-- Records supplied --
═══

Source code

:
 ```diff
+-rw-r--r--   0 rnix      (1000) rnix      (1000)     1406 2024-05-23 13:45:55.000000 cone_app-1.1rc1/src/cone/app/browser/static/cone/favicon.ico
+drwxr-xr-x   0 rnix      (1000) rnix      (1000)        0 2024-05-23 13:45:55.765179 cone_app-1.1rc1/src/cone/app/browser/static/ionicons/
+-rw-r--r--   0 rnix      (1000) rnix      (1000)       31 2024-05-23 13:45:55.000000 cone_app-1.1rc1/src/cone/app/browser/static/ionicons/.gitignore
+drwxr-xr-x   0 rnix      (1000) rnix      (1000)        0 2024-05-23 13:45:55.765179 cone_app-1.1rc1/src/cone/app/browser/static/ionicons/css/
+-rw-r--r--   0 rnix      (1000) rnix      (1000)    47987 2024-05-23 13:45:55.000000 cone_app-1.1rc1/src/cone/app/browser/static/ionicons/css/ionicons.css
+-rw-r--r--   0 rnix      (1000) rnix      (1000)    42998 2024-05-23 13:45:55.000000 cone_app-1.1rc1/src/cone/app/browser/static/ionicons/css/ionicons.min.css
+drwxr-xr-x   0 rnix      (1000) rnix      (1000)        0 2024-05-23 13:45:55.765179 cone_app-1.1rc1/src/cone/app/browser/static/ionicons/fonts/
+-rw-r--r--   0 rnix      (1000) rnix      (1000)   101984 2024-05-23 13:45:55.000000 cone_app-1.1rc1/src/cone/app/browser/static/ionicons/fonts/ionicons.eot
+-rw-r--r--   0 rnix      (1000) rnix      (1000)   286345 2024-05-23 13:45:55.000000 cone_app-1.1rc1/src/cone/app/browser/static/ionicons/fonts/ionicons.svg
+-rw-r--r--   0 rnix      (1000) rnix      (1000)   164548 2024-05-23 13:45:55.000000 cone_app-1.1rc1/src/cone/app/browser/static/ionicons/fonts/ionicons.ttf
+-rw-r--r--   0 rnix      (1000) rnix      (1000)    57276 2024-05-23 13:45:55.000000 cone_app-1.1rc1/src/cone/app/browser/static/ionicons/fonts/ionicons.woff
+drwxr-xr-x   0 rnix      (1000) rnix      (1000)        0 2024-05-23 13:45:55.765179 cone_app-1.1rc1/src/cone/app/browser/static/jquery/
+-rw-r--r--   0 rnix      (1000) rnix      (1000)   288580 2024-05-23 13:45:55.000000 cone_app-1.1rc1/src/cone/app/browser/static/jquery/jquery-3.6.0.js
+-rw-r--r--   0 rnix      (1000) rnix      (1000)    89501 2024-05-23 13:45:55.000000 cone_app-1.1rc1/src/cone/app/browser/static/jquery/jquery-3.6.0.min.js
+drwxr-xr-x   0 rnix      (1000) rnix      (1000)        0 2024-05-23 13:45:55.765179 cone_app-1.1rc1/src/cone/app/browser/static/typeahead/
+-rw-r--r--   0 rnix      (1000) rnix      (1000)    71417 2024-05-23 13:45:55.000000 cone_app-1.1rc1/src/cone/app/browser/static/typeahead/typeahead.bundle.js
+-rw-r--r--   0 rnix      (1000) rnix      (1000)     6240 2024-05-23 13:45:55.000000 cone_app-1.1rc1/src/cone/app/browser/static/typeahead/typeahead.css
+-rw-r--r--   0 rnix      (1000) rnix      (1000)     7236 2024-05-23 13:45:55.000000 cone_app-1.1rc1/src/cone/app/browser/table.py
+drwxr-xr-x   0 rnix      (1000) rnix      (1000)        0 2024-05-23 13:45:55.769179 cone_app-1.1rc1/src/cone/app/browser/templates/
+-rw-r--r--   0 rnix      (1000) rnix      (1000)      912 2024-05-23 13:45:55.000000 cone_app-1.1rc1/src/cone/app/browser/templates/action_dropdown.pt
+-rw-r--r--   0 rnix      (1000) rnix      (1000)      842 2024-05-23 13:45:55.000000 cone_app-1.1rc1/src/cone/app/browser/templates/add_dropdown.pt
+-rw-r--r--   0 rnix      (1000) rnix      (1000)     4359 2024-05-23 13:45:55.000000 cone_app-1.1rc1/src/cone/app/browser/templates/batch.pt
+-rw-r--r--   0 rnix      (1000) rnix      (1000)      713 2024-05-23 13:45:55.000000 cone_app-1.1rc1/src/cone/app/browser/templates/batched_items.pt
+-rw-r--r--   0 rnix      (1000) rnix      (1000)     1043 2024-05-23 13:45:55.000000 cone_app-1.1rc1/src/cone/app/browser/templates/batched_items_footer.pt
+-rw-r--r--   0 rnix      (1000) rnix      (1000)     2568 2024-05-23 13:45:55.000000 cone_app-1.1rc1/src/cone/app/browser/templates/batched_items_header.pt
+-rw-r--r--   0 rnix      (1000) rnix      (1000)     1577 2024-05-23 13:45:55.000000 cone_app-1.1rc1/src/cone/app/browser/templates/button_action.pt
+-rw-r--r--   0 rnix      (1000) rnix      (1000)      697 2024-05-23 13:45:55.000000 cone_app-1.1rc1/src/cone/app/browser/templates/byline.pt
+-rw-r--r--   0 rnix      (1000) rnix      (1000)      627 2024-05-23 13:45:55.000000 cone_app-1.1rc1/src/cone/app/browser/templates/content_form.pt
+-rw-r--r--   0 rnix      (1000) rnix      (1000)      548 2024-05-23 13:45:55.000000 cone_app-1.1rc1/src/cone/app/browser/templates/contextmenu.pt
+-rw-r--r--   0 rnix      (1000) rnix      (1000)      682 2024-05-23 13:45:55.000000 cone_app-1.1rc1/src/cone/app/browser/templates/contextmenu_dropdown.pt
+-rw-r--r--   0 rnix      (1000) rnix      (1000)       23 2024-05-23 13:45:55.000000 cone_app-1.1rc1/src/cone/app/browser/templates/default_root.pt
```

═══

-- What is needed --
Every entry above must appear again in the reply, exactly as it stands.

-- Answer box --
Source code

:
 ```diff
+-rw-r--r--   0 rnix      (1000) rnix      (1000)     1406 2024-05-23 13:45:55.000000 cone_app-1.1rc1/src/cone/app/browser/static/cone/favicon.ico
+drwxr-xr-x   0 rnix      (1000) rnix      (1000)        0 2024-05-23 13:45:55.765179 cone_app-1.1rc1/src/cone/app/browser/static/ionicons/
+-rw-r--r--   0 rnix      (1000) rnix      (1000)       31 2024-05-23 13:45:55.000000 cone_app-1.1rc1/src/cone/app/browser/static/ionicons/.gitignore
+drwxr-xr-x   0 rnix      (1000) rnix      (1000)        0 2024-05-23 13:45:55.765179 cone_app-1.1rc1/src/cone/app/browser/static/ionicons/css/
+-rw-r--r--   0 rnix      (1000) rnix      (1000)    47987 2024-05-23 13:45:55.000000 cone_app-1.1rc1/src/cone/app/browser/static/ionicons/css/ionicons.css
+-rw-r--r--   0 rnix      (1000) rnix      (1000)    42998 2024-05-23 13:45:55.000000 cone_app-1.1rc1/src/cone/app/browser/static/ionicons/css/ionicons.min.css
+drwxr-xr-x   0 rnix      (1000) rnix      (1000)        0 2024-05-23 13:45:55.765179 cone_app-1.1rc1/src/cone/app/browser/static/ionicons/fonts/
+-rw-r--r--   0 rnix      (1000) rnix      (1000)   101984 2024-05-23 13:45:55.000000 cone_app-1.1rc1/src/cone/app/browser/static/ionicons/fonts/ionicons.eot
+-rw-r--r--   0 rnix      (1000) rnix      (1000)   286345 2024-05-23 13:45:55.000000 cone_app-1.1rc1/src/cone/app/browser/static/ionicons/fonts/ionicons.svg
+-rw-r--r--   0 rnix      (1000) rnix      (1000)   164548 2024-05-23 13:45:55.000000 cone_app-1.1rc1/src/cone/app/browser/static/ionicons/fonts/ionicons.ttf
+-rw-r--r--   0 rnix      (1000) rnix      (1000)    57276 2024-05-23 13:45:55.000000 cone_app-1.1rc1/src/cone/app/browser/static/ionicons/fonts/ionicons.woff
+drwxr-xr-x   0 rnix      (1000) rnix      (1000)        0 2024-05-23 13:45:55.765179 cone_app-1.1rc1/src/cone/app/browser/static/jquery/
+-rw-r--r--   0 rnix      (1000) rnix      (1000)   288580 2024-05-23 13:45:55.000000 cone_app-1.1rc1/src/cone/app/browser/static/jquery/jquery-3.6.0.js
+-rw-r--r--   0 rnix      (1000) rnix      (1000)    89501 2024-05-23 13:45:55.000000 cone_app-1.1rc1/src/cone/app/browser/static/jquery/jquery-3.6.0.min.js
+drwxr-xr-x   0 rnix      (1000) rnix      (1000)        0 2024-05-23 13:45:55.765179 cone_app-1.1rc1/src/cone/app/browser/static/typeahead/
+-rw-r--r--   0 rnix      (1000) rnix      (1000)    71417 2024-05-23 13:45:55.000000 cone_app-1.1rc1/src/cone/app/browser/static/typeahead/typeahead.bundle.js
+-rw-r--r--   0 rnix      (1000) rnix      (1000)     6240 2024-05-23 13:45:55.000000 cone_app-1.1rc1/src/cone/app/browser/static/typeahead/typeahead.css
+-rw-r--r--   0 rnix      (1000) rnix      (1000)     7236 2024-05-23 13:45:55.000000 cone_app-1.1rc1/src/cone/app/browser/table.py
+drwxr-xr-x   0 rnix      (1000) rnix      (1000)        0 2024-05-23 13:45:55.769179 cone_app-1.1rc1/src/cone/app/browser/templates/
+-rw-r--r--   0 rnix      (1000) rnix      (1000)      912 2024-05-23 13:45:55.000000 cone_app-1.1rc1/src/cone/app/browser/templates/action_dropdown.pt
+-rw-r--r--   0 rnix      (1000) rnix      (1000)      842 2024-05-23 13:45:55.000000 cone_app-1.1rc1/src/cone/app/browser/templates/add_dropdown.pt
+-rw-r--r--   0 rnix      (1000) rnix      (1000)     4359 2024-05-23 13:45:55.000000 cone_app-1.1rc1/src/cone/app/browser/templates/batch.pt
+-rw-r--r--   0 rnix      (1000) rnix      (1000)      713 2024-05-23 13:45:55.000000 cone_app-1.1rc1/src/cone/app/browser/templates/batched_items.pt
+-rw-r--r--   0 rnix      (1000) rnix      (1000)     1043 2024-05-23 13:45:55.000000 cone_app-1.1rc1/src/cone/app/browser/templates/batched_items_footer.pt
+-rw-r--r--   0 rnix      (1000) rnix      (1000)     2568 2024-05-23 13:45:55.000000 cone_app-1.1rc1/src/cone/app/browser/templates/batched_items_header.pt
+-rw-r--r--   0 rnix      (1000) rnix      (1000)     1577 2024-05-23 13:45:55.000000 cone_app-1.1rc1/src/cone/app/browser/templates/button_action.pt
+-rw-r--r--   0 rnix      (1000) rnix      (1000)      697 2024-05-23 13:45:55.000000 cone_app-1.1rc1/src/cone/app/browser/templates/byline.pt
+-rw-r--r--   0 rnix      (1000) rnix      (1000)      627 2024-05-23 13:45:55.000000 cone_app-1.1rc1/src/cone/app/browser/templates/content_form.pt
+-rw-r--r--   0 rnix      (1000) rnix      (1000)      548 2024-05-23 13:45:55.000000 cone_app-1.1rc1/src/cone/app/browser/templates/contextmenu.pt
+-rw-r--r--   0 rnix      (1000) rnix      (1000)      682 2024-05-23 13:45:55.000000 cone_app-1.1rc1/src/cone/app/browser/templates/contextmenu_dropdown.pt
+-rw-r--r--   0 rnix      (1000) rnix      (1000)       23 2024-05-23 13:45:55.000000 cone_app-1.1rc1/src/cone/app/browser/templates/default_root.pt
```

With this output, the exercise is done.